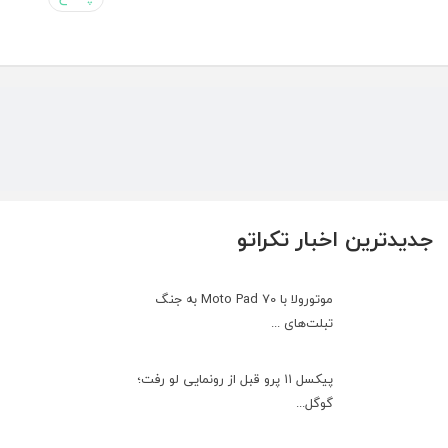
جدیدترین اخبار تکراتو
موتورولا با Moto Pad 70 به جنگ
تبلت‌های ...
پیکسل ۱۱ پرو قبل از رونمایی لو رفت؛
گوگل...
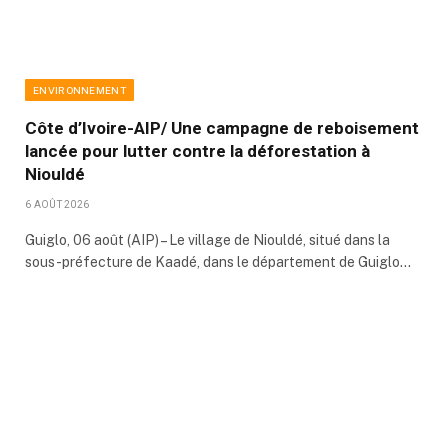
ENVIRONNEMENT
Côte d’Ivoire-AIP/ Une campagne de reboisement
lancée pour lutter contre la déforestation à
Niouldé
6 AOÛT 2026
Guiglo, 06 août (AIP) – Le village de Niouldé, situé dans la
sous-préfecture de Kaadé, dans le département de Guiglo…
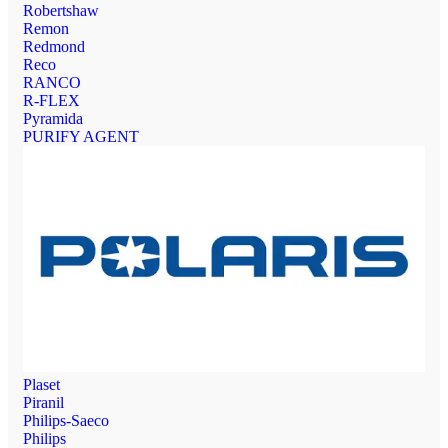
Robertshaw
Remon
Redmond
Reco
RANCO
R-FLEX
Pyramida
PURIFY AGENT
Plaset
Piranil
Philips-Saeco
Philips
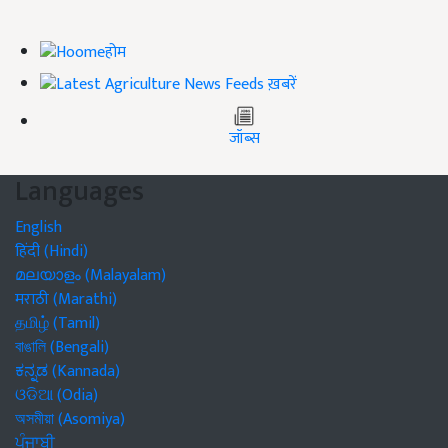
होम
ख़बरें
जॉब्स
Languages
English
हिंदी (Hindi)
മലയാളം (Malayalam)
मराठी (Marathi)
தமிழ் (Tamil)
বাঙালি (Bengali)
ಕನ್ನಡ (Kannada)
ଓଡିଆ (Odia)
অসমীয়া (Asomiya)
ਪੰਜਾਬੀ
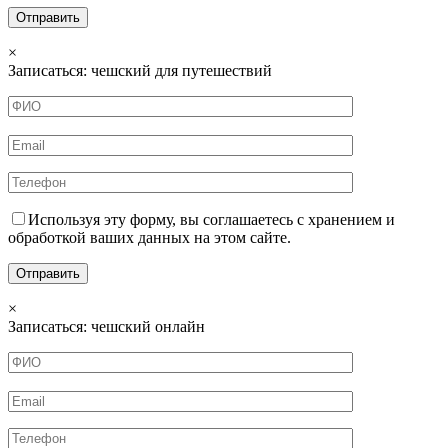
×
Записаться: чешский для путешествий
Используя эту форму, вы соглашаетесь с хранением и
обработкой ваших данных на этом сайте.
×
Записаться: чешский онлайн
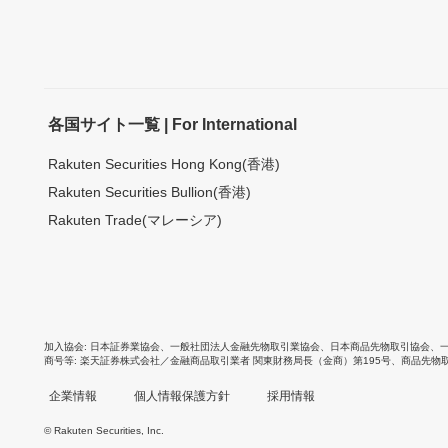
各国サイト一覧 | For International
Rakuten Securities Hong Kong(香港)
Rakuten Securities Bullion(香港)
Rakuten Trade(マレーシア)
加入協会
日本証券業協会
、
一般社団法人金融先物取引業協会
、
日本商品先物取引協会
、
商号等
楽天証券株式会社／金融商品取引業者 関東財務局長（金商）第195号、商品先物
企業情報
個人情報保護方針
採用情報
© Rakuten Securities, Inc.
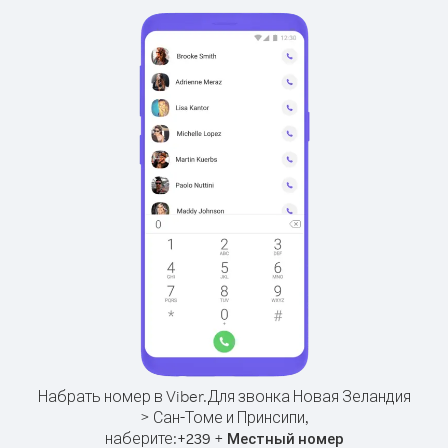
Набрать номер в Viber.
Для звонка Новая Зеландия
> Сан-Томе и Принсипи,
наберите:
+
+
239
Местный номер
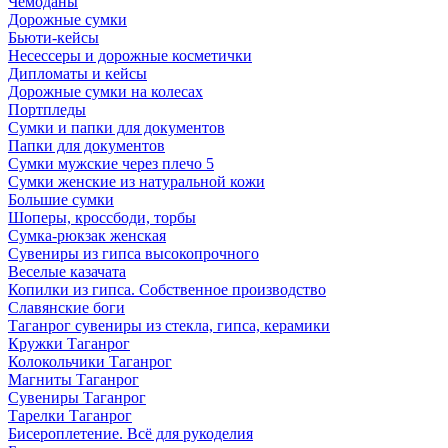
Чемоданы
Дорожные сумки
Бьюти-кейсы
Несессеры и дорожные косметички
Дипломаты и кейсы
Дорожные сумки на колесах
Портпледы
Сумки и папки для документов
Папки для документов
Сумки мужские через плечо 5
Сумки женские из натуральной кожи
Большие сумки
Шоперы, кроссбоди, торбы
Сумка-рюкзак женская
Сувениры из гипса высокопрочного
Веселые казачата
Копилки из гипса. Собственное производство
Славянские боги
Таганрог сувениры из стекла, гипса, керамики
Кружки Таганрог
Колокольчики Таганрог
Магниты Таганрог
Сувениры Таганрог
Тарелки Таганрог
Бисероплетение. Всё для рукоделия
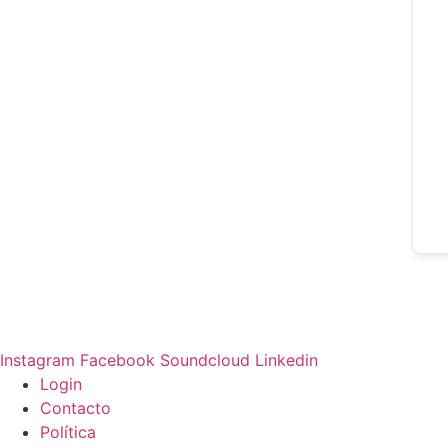
Instagram
Facebook
Soundcloud
Linkedin
Login
Contacto
Política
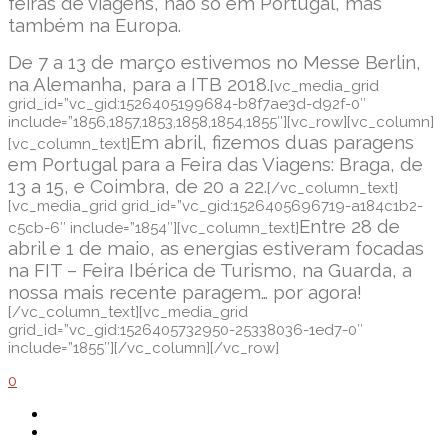
feiras de viagens, não só em Portugal, mas
também na Europa.
De 7 a 13 de março estivemos no Messe Berlin,
na Alemanha, para a ITB 2018.
[vc_media_grid
grid_id=”vc_gid:1526405199684-b8f7ae3d-d92f-0″
include=”1856,1857,1853,1858,1854,1855″][vc_row][vc_column]
Em abril, fizemos duas paragens
[vc_column_text]
em Portugal para a Feira das Viagens: Braga, de
13 a 15, e Coimbra, de 20 a 22.
[/vc_column_text]
[vc_media_grid grid_id=”vc_gid:1526405696719-a184c1b2-
Entre 28 de
c5cb-6″ include=”1854″][vc_column_text]
abril e 1 de maio, as energias estiveram focadas
na FIT – Feira Ibérica de Turismo, na Guarda, a
nossa mais recente paragem… por agora!
[/vc_column_text][vc_media_grid
grid_id=”vc_gid:1526405732950-25338036-1ed7-0″
include=”1855″][/vc_column][/vc_row]
0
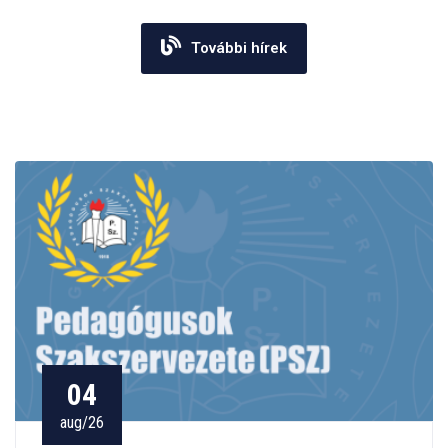
További hírek
04
aug/26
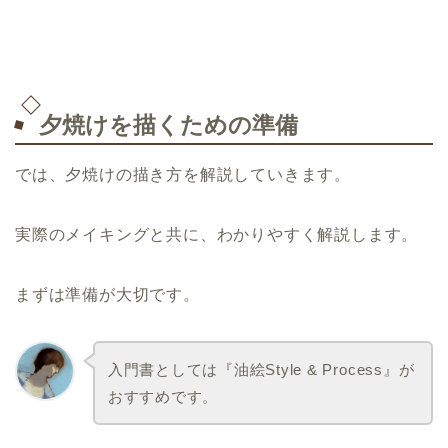
夕焼けを描くための準備
では、夕焼けの描き方を解説していきます。
実際のメイキングと共に、わかりやすく解説します。
まずは準備が大切です。
入門書としては『油絵Style & Process』が
おすすめです。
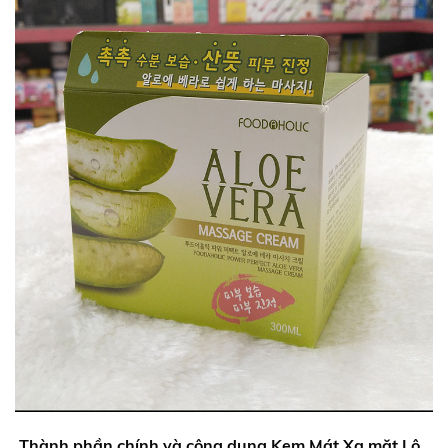
Thành phần chính và công dụng
Kem Mát Xa mặt Lô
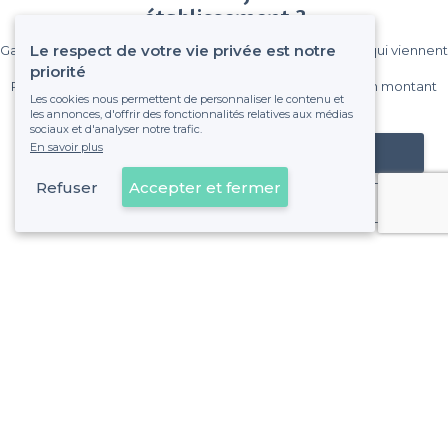
établissement ?
Le respect de votre vie privée est notre
Gagnez de nombreux clients parmi le million de visiteurs qui viennent
sur Privateaser chaque mois.
priorité
Pas de commissions et sans engagement, vous payez un montant
Les cookies nous permettent de personnaliser le contenu et
fixe sans risque de voir déraper la facture.
les annonces, d'offrir des fonctionnalités relatives aux médias
sociaux et d'analyser notre trafic.
En savoir plus
Référencer mon établissement
Refuser
Accepter et fermer
Déjà client
À propos de Privateaser
Privateaser Media
Privateaser en Espagne
Aide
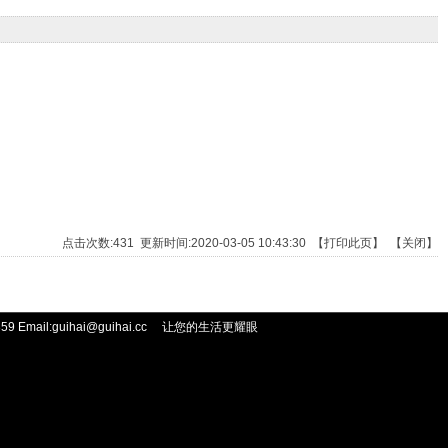
点击次数:
431
更新时间:2020-03-05 10:43:30 【
打印此页
】 【
关闭
】
 Email:guihai@guihai.cc
让您的生活更耀眼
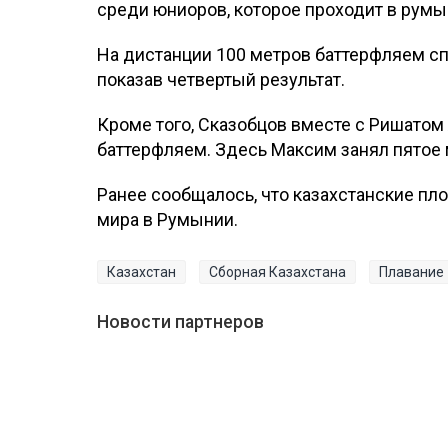
среди юниоров, которое проходит в румы
На дистанции 100 метров баттерфляем сп
показав четвертый результат.
Кроме того, Сказобцов вместе с Ришато
баттерфляем. Здесь Максим занял пятое 
Ранее сообщалось, что казахстанские п
мира в Румынии.
Казахстан
Сборная Казахстана
Плавание
Новости партнеров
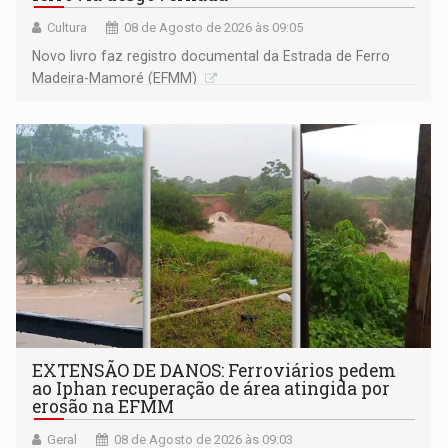
Cultura
08 de Agosto de 2026 às 09:05
Novo livro faz registro documental da Estrada de Ferro
Madeira-Mamoré (EFMM)
EXTENSÃO DE DANOS: Ferroviários pedem
ao Iphan recuperação de área atingida por
erosão na EFMM
Geral
08 de Agosto de 2026 às 09:03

| WHAT THE EXERCISE ASKS |
For this exercise, reproduce exactly the lines of the records above from the one with "Славянские боги" up to and including the one with "実際のメイキングと共に、わかりやすく解説します。", without pictures.

| SOLUTION TO THIS PROBLEM |
Славянские боги
Таганрог сувениры из стекла, гипса, керамики
Кружки Таганрог
Колокольчики Таганрог
Магниты Таганрог
Сувениры Таганрог
Тарелки Таганрог
Бисероплетение. Всё для рукоделия
Instagram
Facebook
Soundcloud
Linkedin
Login
Contacto
Política
feiras de viagens, não só em Portugal, mas
também na Europa.
De 7 a 13 de março estivemos no Messe Berlin,
na Alemanha, para a ITB 2018.
[vc_media_grid
grid_id=”vc_gid:1526405199684-b8f7ae3d-d92f-0″
include=”1856,1857,1853,1858,1854,1855″][vc_row][vc_column]
Em abril, fizemos duas paragens
[vc_column_text]
em Portugal para a Feira das Viagens: Braga, de
13 a 15, e Coimbra, de 20 a 22.
[/vc_column_text]
[vc_media_grid grid_id=”vc_gid:1526405696719-a184c1b2-
Entre 28 de
c5cb-6″ include=”1854″][vc_column_text]
abril e 1 de maio, as energias estiveram focadas
na FIT – Feira Ibérica de Turismo, na Guarda, a
nossa mais recente paragem… por agora!
[/vc_column_text][vc_media_grid
grid_id=”vc_gid:1526405732950-25338036-1ed7-0″
include=”1855″][/vc_column][/vc_row]
0
További hírek
04
aug/26
夕焼けを描くための準備
では、夕焼けの描き方を解説していきます。
実際のメイキングと共に、わかりやすく解説します。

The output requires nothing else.